French fare saves B.O. from continent's drift

MONTREAL — Quebec is the only place in North America where folks in the film biz are not suffering from a bad case of the slumping box office blues this summer, and it’s partly thanks to a film titled “C.R.A.Z.Y.”

The French-language pic is the top-grossing Quebecois film so far this year, with ticket sales of C$3.6 million ($3 million) after seven weeks in cinemas in the province. Many Canuck critics are hailing writer-director Jean-Marc Vallee’s film — which tells the story of a troubled guy growing up in suburban Montreal in the ’60s and ’70s — as one of the best Quebec films to come along in years.

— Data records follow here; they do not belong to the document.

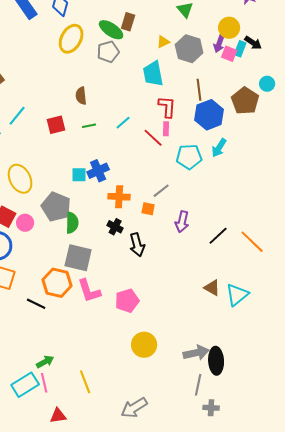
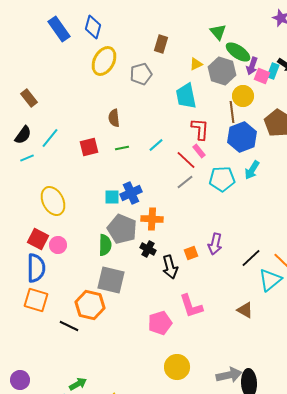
yellow circle: (229, 28) -> (243, 96), moved
green ellipse: (111, 30) -> (238, 52), moved
pink rectangle: (166, 129) -> (199, 151), turned -40
gray line: (161, 191) -> (185, 182), moved
gray pentagon: (56, 207) -> (122, 229), moved
orange square: (148, 209) -> (191, 253), moved, turned -32
pink L-shape: (89, 291) -> (191, 306), moved
cyan triangle: (237, 295) -> (270, 280), moved

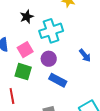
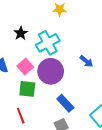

“C.R.A.Z.Y.” is not the only recent home-grown hit. Lightweight reality-TV spoof “Shooting Star,” period piece “The Outlander” and romantic comedy “Maman Last Call” have all clicked with local auds in the largely French-speaking province in Eastern Canada, and ticket sales for local Quebec pics have accounted for some 13% of all box office action in Quebec so far in 2005. This year is shaping up as the third straight in which local pics have snared this slice of the marketplace. In comparison, Canadian films in the rest of the country at best grab 2% of all ticket sales.

Thanks to the success of local pics, Quebec’s box office has not been hit with the kind of dropoff experienced in the movie biz elsewhere on the continent. Ticket sales are down by around 7% in North America compared to last year. In Quebec, the drop is more like 4%, with Quebecois pics entirely to thank for easing the slump.

“The American films are not working that well in Quebec, just like in the rest of North America,” says Matthieu Streliski of Montreal box office tracking firm Cineac. “But we have Quebec films,; and that’s what’s made the real difference. We didn’t have the run of losing weekends like they had in the rest of North America.”

The contrast between Quebec and the rest of the continent was underlined further the weekend of July 8, when Hollywood finally pulled out of its weekend losing streak with the robust opening of “Fantastic Four.” In la belle province, as its known, the Marvel superhero pic — called “Les Quatres Fantastiques” in its French version — was soundly trounced by the opening weekend of a local French-language Quebec pic inspired by a sensational real-life case of child abuse.

“Aurore” rang up $792,000 compared to $638,000 for “Fantastic Four” in Quebec. “Aurore” drew the biggest summer bow ever for a Quebecois film and the third biggest opening weekend in the history of Quebecois cinema. This for a harrowing look at the true story of an 11-year-old girl abused and eventually killed by her stepmother in rural Quebec circa 1920.

Hollywood execs scanning the Canadian box office results for the July 8 weekend must be asking “What the heck is ‘Aurore’?,” said Patrick Roy, senior vice president at Alliance Atlantis Vivafilm, the film’s distributor.

“If you pitched ‘Aurore’ in Hollywood, they’d say, ‘Forget it,’ ” said Roy. “But maybe they should think about this success story. We’re forced to be creative because of our lack of resources. In Hollywood, it’s become mechanical. Everything is based on tracking. Here we work with intuition.”

Quebec pics are working because producers like Denise Robert and Roger Frappier and distribs like Alliance and Christal are in touch with the audience here. While they mount massive marketing campaigns — images of “Aurore” were plastered across the province — the films themselves remain eclectic, everything from a gender-bending rock ‘n’ roll coming-of-age tale (“C.R.A.Z.Y.”) to a comedy about a newspaper columnist having a Bridget Jones-like freakout over her pregnancy (“Maman Last Call”).